> **WORK TO COMPLETE**: Output all the records word for word. Drop the pictures.

Saved data entries:

- Opening Delimiter -

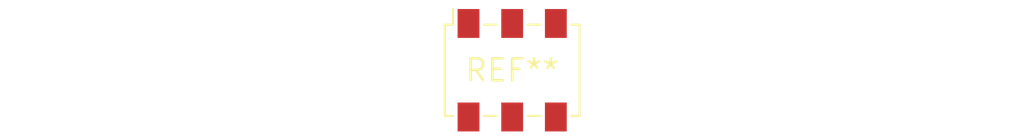
<source format=kicad_pcb>
(kicad_pcb (version 20240108) (generator pcbnew)

  (general
    (thickness 1.6)
  )

  (paper "A4")
  (layers
    (0 "F.Cu" signal)
    (31 "B.Cu" signal)
    (32 "B.Adhes" user "B.Adhesive")
    (33 "F.Adhes" user "F.Adhesive")
    (34 "B.Paste" user)
    (35 "F.Paste" user)
    (36 "B.SilkS" user "B.Silkscreen")
    (37 "F.SilkS" user "F.Silkscreen")
    (38 "B.Mask" user)
    (39 "F.Mask" user)
    (40 "Dwgs.User" user "User.Drawings")
    (41 "Cmts.User" user "User.Comments")
    (42 "Eco1.User" user "User.Eco1")
    (43 "Eco2.User" user "User.Eco2")
    (44 "Edge.Cuts" user)
    (45 "Margin" user)
    (46 "B.CrtYd" user "B.Courtyard")
    (47 "F.CrtYd" user "F.Courtyard")
    (48 "B.Fab" user)
    (49 "F.Fab" user)
    (50 "User.1" user)
    (51 "User.2" user)
    (52 "User.3" user)
    (53 "User.4" user)
    (54 "User.5" user)
    (55 "User.6" user)
    (56 "User.7" user)
    (57 "User.8" user)
    (58 "User.9" user)
  )

  (setup
    (pad_to_mask_clearance 0)
    (pcbplotparams
      (layerselection 0x00010fc_ffffffff)
      (plot_on_all_layers_selection 0x0000000_00000000)
      (disableapertmacros false)
      (usegerberextensions false)
      (usegerberattributes false)
      (usegerberadvancedattributes false)
      (creategerberjobfile false)
      (dashed_line_dash_ratio 12.000000)
      (dashed_line_gap_ratio 3.000000)
      (svgprecision 4)
      (plotframeref false)
      (viasonmask false)
      (mode 1)
      (useauxorigin false)
      (hpglpennumber 1)
      (hpglpenspeed 20)
      (hpglpendiameter 15.000000)
      (dxfpolygonmode false)
      (dxfimperialunits false)
      (dxfusepcbnewfont false)
      (psnegative false)
      (psa4output false)
      (plotreference false)
      (plotvalue false)
      (plotinvisibletext false)
      (sketchpadsonfab false)
      (subtractmaskfromsilk false)
      (outputformat 1)
      (mirror false)
      (drillshape 1)
      (scaleselection 1)
      (outputdirectory "")
    )
  )

  (net 0 "")

  (footprint "Samtec_HLE-103-02-xxx-DV-BE_2x03_P2.54mm_Horizontal" (layer "F.Cu") (at 0 0))

)

</source>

- Closing Delimiter -

> **ANSWER TO THE EXERCISE**:
<source format=kicad_pcb>
(kicad_pcb (version 20240108) (generator pcbnew)

  (general
    (thickness 1.6)
  )

  (paper "A4")
  (layers
    (0 "F.Cu" signal)
    (31 "B.Cu" signal)
    (32 "B.Adhes" user "B.Adhesive")
    (33 "F.Adhes" user "F.Adhesive")
    (34 "B.Paste" user)
    (35 "F.Paste" user)
    (36 "B.SilkS" user "B.Silkscreen")
    (37 "F.SilkS" user "F.Silkscreen")
    (38 "B.Mask" user)
    (39 "F.Mask" user)
    (40 "Dwgs.User" user "User.Drawings")
    (41 "Cmts.User" user "User.Comments")
    (42 "Eco1.User" user "User.Eco1")
    (43 "Eco2.User" user "User.Eco2")
    (44 "Edge.Cuts" user)
    (45 "Margin" user)
    (46 "B.CrtYd" user "B.Courtyard")
    (47 "F.CrtYd" user "F.Courtyard")
    (48 "B.Fab" user)
    (49 "F.Fab" user)
    (50 "User.1" user)
    (51 "User.2" user)
    (52 "User.3" user)
    (53 "User.4" user)
    (54 "User.5" user)
    (55 "User.6" user)
    (56 "User.7" user)
    (57 "User.8" user)
    (58 "User.9" user)
  )

  (setup
    (pad_to_mask_clearance 0)
    (pcbplotparams
      (layerselection 0x00010fc_ffffffff)
      (plot_on_all_layers_selection 0x0000000_00000000)
      (disableapertmacros false)
      (usegerberextensions false)
      (usegerberattributes false)
      (usegerberadvancedattributes false)
      (creategerberjobfile false)
      (dashed_line_dash_ratio 12.000000)
      (dashed_line_gap_ratio 3.000000)
      (svgprecision 4)
      (plotframeref false)
      (viasonmask false)
      (mode 1)
      (useauxorigin false)
      (hpglpennumber 1)
      (hpglpenspeed 20)
      (hpglpendiameter 15.000000)
      (dxfpolygonmode false)
      (dxfimperialunits false)
      (dxfusepcbnewfont false)
      (psnegative false)
      (psa4output false)
      (plotreference false)
      (plotvalue false)
      (plotinvisibletext false)
      (sketchpadsonfab false)
      (subtractmaskfromsilk false)
      (outputformat 1)
      (mirror false)
      (drillshape 1)
      (scaleselection 1)
      (outputdirectory "")
    )
  )

  (net 0 "")

  (footprint "Samtec_HLE-103-02-xxx-DV-BE_2x03_P2.54mm_Horizontal" (layer "F.Cu") (at 0 0))

)

</source>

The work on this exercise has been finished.